Amazon’s standing in the logistics and retail industry needs no introduction and there are no two views about the fact that it has entirely taken over the industry with unprecedented growth.
Amazon never fails to amaze the world and this has been proved once again recently. According to company’s latest revelations, it has silently been planning to take over a totally new industry that is worth trillions of dollars; pharmaceuticals.
Nnamdi Oranye wrote that he could sense and was expecting this move since the latter half of 2016. But, when he stated it at various places, he was met with skepticism until recently, when CNBC report has confirmed what was considered a speculation. The report also revealed that Amazon had been working on it since many years, which means it has a comprehensive business plan in place.
Amazon has now openly declared that a general manager will be hired to pave the path for company’s entry into the pharmaceutical industry. Keeping in view the company’s track record, this should not come as a surprise.
According to Nnamdi Oranye, Silicon Valley has always nurtured the idea of connecting everything because it has a vision of connecting together industries and innovations.
Last Mile Logistics
Nnamdi Oranye further wrote that Amazon’s decision to enter into the pharmaceutical world comes as no surprise. The company has been making continuous efforts to solve ‘last mile logistics problem’. Also, with the help of modern drone technology, the company can deliver anything to any part of the world then, why it should not consider including pharmaceuticals into its range of products?
With offering cloud services to pharmaceutical and biotech industry and selling medical equipment and other supplies, Amazon has already been somewhat present in the market.
Rural Africa presents an example of the vision of e-commerce company. Drone technology has been explored and experimented both by the Amazon and welfare organizations in rural Africa, such as UNICEF. UNICEF has been running a test project in Malawi where the health workers use their smart phones to call a drone for collecting or dropping off supplies. With the GPS service, the locations can easily be identified. The drones are used in Malawi to pick up blood samples and to deliver medical supplies.

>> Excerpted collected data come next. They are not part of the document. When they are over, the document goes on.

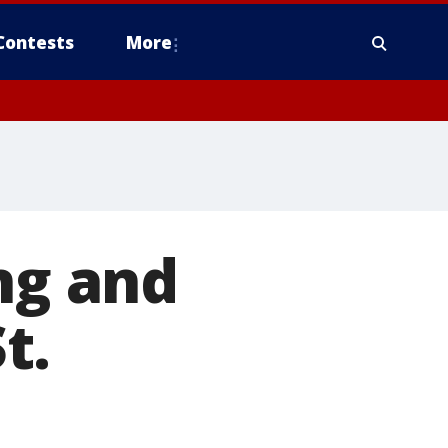
Contests
More
ng and
t.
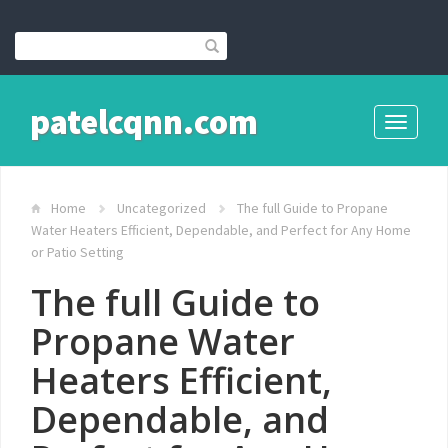
patelcqnn.com
Toggle
navigati
Home
Uncategorized
The full Guide to Propane
Water Heaters Efficient, Dependable, and Perfect for Any Home
or Patio Setting
The full Guide to
Propane Water
Heaters Efficient,
Dependable, and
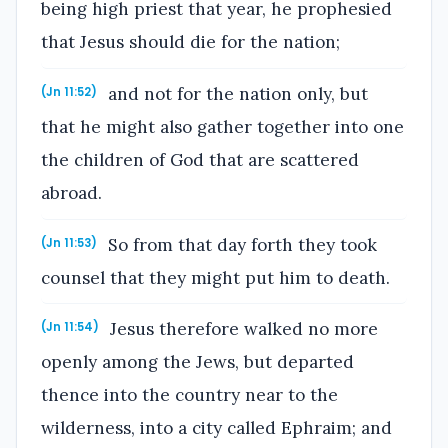
being high priest that year, he prophesied
that Jesus should die for the nation;
and not for the nation only, but
(Jn 11:52)
that he might also gather together into one
the children of God that are scattered
abroad.
So from that day forth they took
(Jn 11:53)
counsel that they might put him to death.
Jesus therefore walked no more
(Jn 11:54)
openly among the Jews, but departed
thence into the country near to the
wilderness, into a city called Ephraim; and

In addition to Malawi, the drones are being used in Ghana and Tanzania for picking up birth registration forms from rural areas and delivering them to the nearby Home Affairs office.
UNICEF is also looking for commercial investors to get involved in the project and pharmaceuticals should be the first one to do so. However, it seems that Amazon is going to take the lead here as well.
Red Tape and Regulations
As mentioned earlier, Amazon has already been somewhat present in the pharmaceuticals industry with the selling of medicines and health equipment. But, it will have to follow the laws with regard to medicine distribution, once they officially enter into the industry. These include selling medicines with the red tape and regulations.
Nnamdi Oranye has put forward an idea of how the Amazon’s system may function. Doctors, rather than writing prescriptions, would download an app and clicks on the medicine that needs to be given to a patient. With the single click, an order for the medicine would go to Amazon and the transaction would go through the patient’s health insurance. Those without medical insurance would have to enter their Amazon account details when an order is placed. By the time the patient reaches home, the medicines would have already arrived. Or you could turn on the GPS and let the drone deliver medicines directly to you so, you won’t have to worry about your medicines when you are on the move.
If this happens, patients will not need to visit a pharmacy to buy medicines. Also, there will be no need to revisit doctor if the patient has lost the prescription or needs more medicine because the app would allow the doctor to create a future prescription and put it on standby or create a recurring one.
Keeping aside the legalities, that are the only hindrance, the system would world amazingly. According to CNBC, Steve Kraus, an expert and a health tech investor, is of the view that every big technology company should participate in the $ 3 trillion dollar industry.
Pharmacy stocks in other companies drop with the news of Amazon’s entry into the pharmaceutical industry. But, according to Steve Kraus pharmaceutical companies should not be the only one to get worried with the news. Amazon is very likely to develop a direct working relationship with the manufacturers and with its huge buying power can take over the entire industry and the major chunk of customers.
Thinking without Borders
According to Nnamdi Oranye this is how African innovators should also think; to own customers’ minds and wallets regardless of borders. He is also certain that if the system that he has put forward is brought to Africa by Amazon, it would be of great benefit for the people, both in terms of healthcare and economy, provided the nations in Africa develop the right framework for it. Otherwise, it will engulf the entire industry, expertise and supply chains before the locals could realize it.
It is not impossible to develop the right framework; all they need is to move quickly, invest, involve the right innovators in the project and to come up with ways to connect everything together. This can be done within few years that Amazon is going to take to work on its new advancement in the US and other areas before entering Africa.